ASSIGNMENT:
Reproduce nothing but the lines from the one containing "## Stargazers" to the end of the records below, each exactly as written.
======== TASK DATA ========
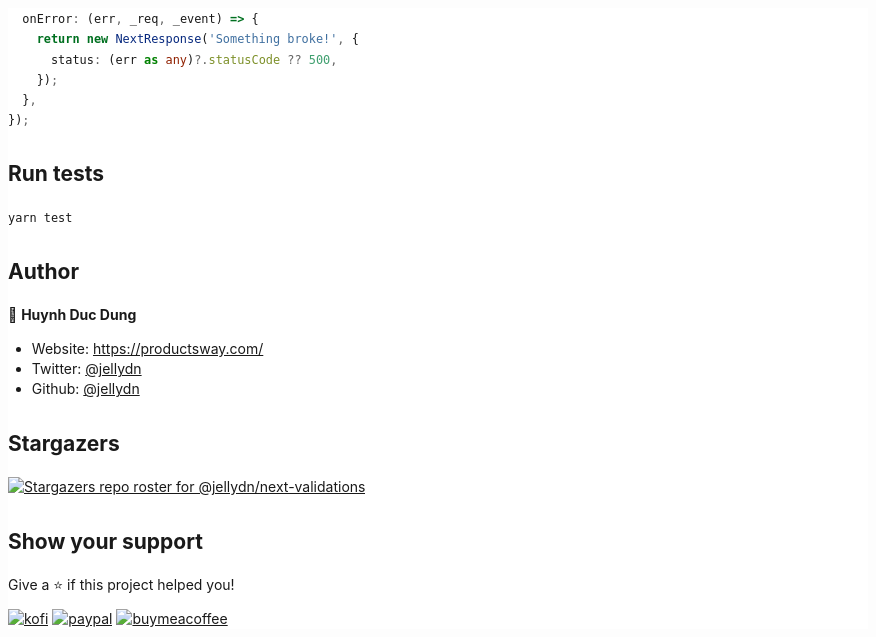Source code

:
```typescript
  onError: (err, _req, _event) => {
    return new NextResponse('Something broke!', {
      status: (err as any)?.statusCode ?? 500,
    });
  },
});
```

## Run tests

```sh
yarn test
```

## Author

👤 **Huynh Duc Dung**

- Website: https://productsway.com/
- Twitter: [@jellydn](https://twitter.com/jellydn)
- Github: [@jellydn](https://github.com/jellydn)

## Stargazers

[![Stargazers repo roster for @jellydn/next-validations](https://reporoster.com/stars/jellydn/next-validations)](https://github.com/jellydn/next-validations/stargazers)

## Show your support

Give a ⭐️ if this project helped you!

[![kofi](https://img.shields.io/badge/Ko--fi-F16061?style=for-the-badge&logo=ko-fi&logoColor=white)](https://ko-fi.com/dunghd)
[![paypal](https://img.shields.io/badge/PayPal-00457C?style=for-the-badge&logo=paypal&logoColor=white)](https://paypal.me/dunghd)
[![buymeacoffee](https://img.shields.io/badge/Buy_Me_A_Coffee-FFDD00?style=for-the-badge&logo=buy-me-a-coffee&logoColor=black)](https://www.buymeacoffee.com/dunghd)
========
EXERCISE RESPONSE:
## Stargazers

[![Stargazers repo roster for @jellydn/next-validations](https://reporoster.com/stars/jellydn/next-validations)](https://github.com/jellydn/next-validations/stargazers)

## Show your support

Give a ⭐️ if this project helped you!

[![kofi](https://img.shields.io/badge/Ko--fi-F16061?style=for-the-badge&logo=ko-fi&logoColor=white)](https://ko-fi.com/dunghd)
[![paypal](https://img.shields.io/badge/PayPal-00457C?style=for-the-badge&logo=paypal&logoColor=white)](https://paypal.me/dunghd)
[![buymeacoffee](https://img.shields.io/badge/Buy_Me_A_Coffee-FFDD00?style=for-the-badge&logo=buy-me-a-coffee&logoColor=black)](https://www.buymeacoffee.com/dunghd)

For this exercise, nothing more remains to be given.